Here be spoilers, so tread carefully. What concerns me with this instalment is that it begins to nudge the story out of the tracks that served it so well in the first two books. I enjoyed those so much because they were stories about two old friends who were tackling the world head-on, with only their wits, their imaginations and the odd dose of brute strength on their side. There were fantasy elements, but these simply gilded the lily. Despite Locke’s excellent education and his resourcefulness, he’s just an ordinary con: indeed, Lynch went to some lengths at the beginning of the first book to point out exactly how mediocre Locke is in all things, such as height, attractiveness, colour of hair etc. This novel seems to be laying the groundwork for revealing that Locke is in fact not ordinary at all. I don’t yet know whether Patience’s revelations are going to be true or whether this is just some kind of huge tongue-in-cheek bluff on Lynch’s part; but my heart sank a little.
It looks as if this could end up being yet another fantasy series in which the Mysterious Orphaned Protagonist turns out to have special significance (powerful mage / dark lord reborn / lost king etc.). What’s wrong with writing sparky fantasy about immensely clever ordinary people? This series has been so wonderful because it’s about a smart, funny, odd-couple pair of brilliant tricksters; and I’m sure that Locke and Jean have masses of mileage in them yet as just that. One of the things I liked so much about this series is that it promised to thumb its nose at traditional sorcerers and-hidden-powers fantasy, and I’m just a little troubled that it seems to have taken a left turn and potentially be heading precisely in that direction. What do others think?

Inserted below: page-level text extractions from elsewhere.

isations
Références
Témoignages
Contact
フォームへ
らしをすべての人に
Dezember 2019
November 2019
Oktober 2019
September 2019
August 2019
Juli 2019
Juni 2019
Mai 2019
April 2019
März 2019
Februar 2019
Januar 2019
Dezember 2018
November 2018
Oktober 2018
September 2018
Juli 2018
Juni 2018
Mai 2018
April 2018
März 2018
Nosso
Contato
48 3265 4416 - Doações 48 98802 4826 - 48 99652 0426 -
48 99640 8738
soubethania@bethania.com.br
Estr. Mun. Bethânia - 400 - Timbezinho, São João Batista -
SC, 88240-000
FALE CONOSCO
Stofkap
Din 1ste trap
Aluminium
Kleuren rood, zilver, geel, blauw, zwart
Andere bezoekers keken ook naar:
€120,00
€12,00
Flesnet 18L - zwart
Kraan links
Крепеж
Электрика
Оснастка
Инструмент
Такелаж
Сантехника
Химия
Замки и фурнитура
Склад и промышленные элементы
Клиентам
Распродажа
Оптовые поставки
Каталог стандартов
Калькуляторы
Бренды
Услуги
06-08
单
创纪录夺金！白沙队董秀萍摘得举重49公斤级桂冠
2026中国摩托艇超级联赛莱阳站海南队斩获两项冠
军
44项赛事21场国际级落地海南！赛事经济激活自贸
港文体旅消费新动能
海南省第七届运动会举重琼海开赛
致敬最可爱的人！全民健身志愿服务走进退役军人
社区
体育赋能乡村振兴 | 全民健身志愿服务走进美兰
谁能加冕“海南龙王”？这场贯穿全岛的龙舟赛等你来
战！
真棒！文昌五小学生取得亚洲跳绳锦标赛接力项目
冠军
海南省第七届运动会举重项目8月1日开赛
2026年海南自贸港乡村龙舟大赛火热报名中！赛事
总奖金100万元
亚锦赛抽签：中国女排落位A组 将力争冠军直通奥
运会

Let me reiterate, though: a book that falls short of complete and utter brilliance is still pretty damn good and this is a novel full of wonderful dialogue, witty comebacks and imaginative use of snakes. Lynch is without a doubt one of the best fantasy writers working at the moment and it’s precisely because I’m so fond of these books that I worry about where they’re going. At least, if it does go further down the dreaded route, I am going to expect some seriously incredible cons and plots to make up for it.